Mes chefs m’ont expliqué que la patrie comptait sur moi et ils m’ont servi un tas de boniments tricolores, mais à travers leur salade, j’ai compris que si je ne remportais pas la victoire, je n’aurais plus qu’à me présenter aux services de la voirie afin de me faire évacuer avec les ordures dans le coin où on fabrique l’engrais.
Jusqu’ici, j’ai fait une découverte : c’est que la bande que je pourchasse a été informée de ma présence en Italie et qu’elle a décidé de me faire délivrer un billet d’aller simple pour le Père-Lachaise.
L’enfant se présente mal, vous en convenez ? Je croyais arriver sur la pointe des pieds et voilà que je suis attendu par les artificiers. Heureusement que je dispose d’un répit. En effet, Tacaba, à l’heure actuelle, doit être persuadé que je suis en route pour le purgatoire. Il s’agit donc d’utiliser cette illusion provisoire.
J’attrape mon indicateur et je le compulse vivement. Je découvre qu’il y a un train pour Rome dans une heure, et je suis persuadé que mon tueur va le prendre.

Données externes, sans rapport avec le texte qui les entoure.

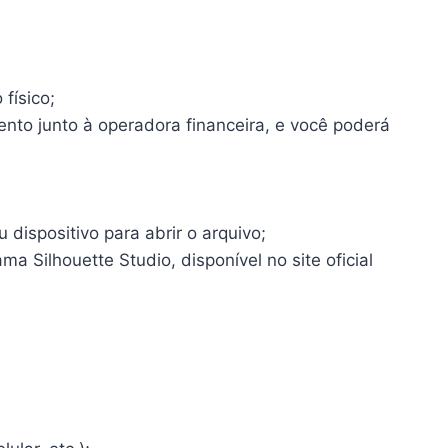
físico;
ento junto à operadora financeira, e você poderá
dispositivo para abrir o arquivo;
a Silhouette Studio, disponível no site oficial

Question de déduction et de psychologie. En effet, quel est le souci dominant d’un gars qui vient d’en étendre un autre ? Se planquer en mettant le plus grand nombre de kilomètres entre le cadavre et lui. Donc, ce bédouin se prépare à quitter Torino pour rejoindre sa bande à Rome.
Je peux me fier à mon raisonnement.
Le temps de réciter un quatrain et mes bagages à peine défaits sont prêts à reprendre la piste. J’explique à l’hôtelier qu’il y a trop de bestioles non homologuées sous le couvre-pied et que je préfère m’évacuer.
Il se met en colère et m’assure « qué lé signore il dité des choses qu’elles étaient honteuses ».
Je pousse la porte sans attendre la fin de ses litanies.
Rappelez-vous que je suis un drôle de futé. La preuve en est que malgré que tout soit complet dans le train de Rome, j’arrive à me faire cloquer une couchette. C’est pas que je tienne tellement à mes aises, mais je me dis que je serai moins en vue dans un wagon-lit que dans un compartiment ordinaire. Le préposé du guichet à qui je demande « una carrozza con letti per Roma » en me demandant si mon petit manuel d’italien parlé ne me fiche pas dedans, me répond que c’est complet. Aussitôt je me triture le caberlot pour savoir comment je vais expliquer à cet endoffé qu’il n’y a jamais eu un train complet pour San Antonio. Mais je le regarde et je constate illico que son angle facial ne me revient pas ; j’ai autant de chances de m’entendre avec cet appareil distributeur qu’une clef à molette avec une demi-livre de sel gros. Je n’insiste pas et m’adresse à un type qui, à en juger par ses galons, doit être général au Honduras ; ça tombe au petit poil parce qu’il s’agit du sous-chef de gare. Je lui montre un billet de cinq cents lires, et, comme par enchantement, il se met à parler français. J’en profite pour sortir ma carte et alors c’est du délire, ce brave homme enlève son képi, ce qui me permet de constater qu’il est chauve comme un hanneton. Je lui affirme que, s’il peut m’avoir une couchette, je lui offrirai, en échange, le billet que je tiens à la main, ma sympathie et un flacon de Lacpène pour faire repousser ses crins.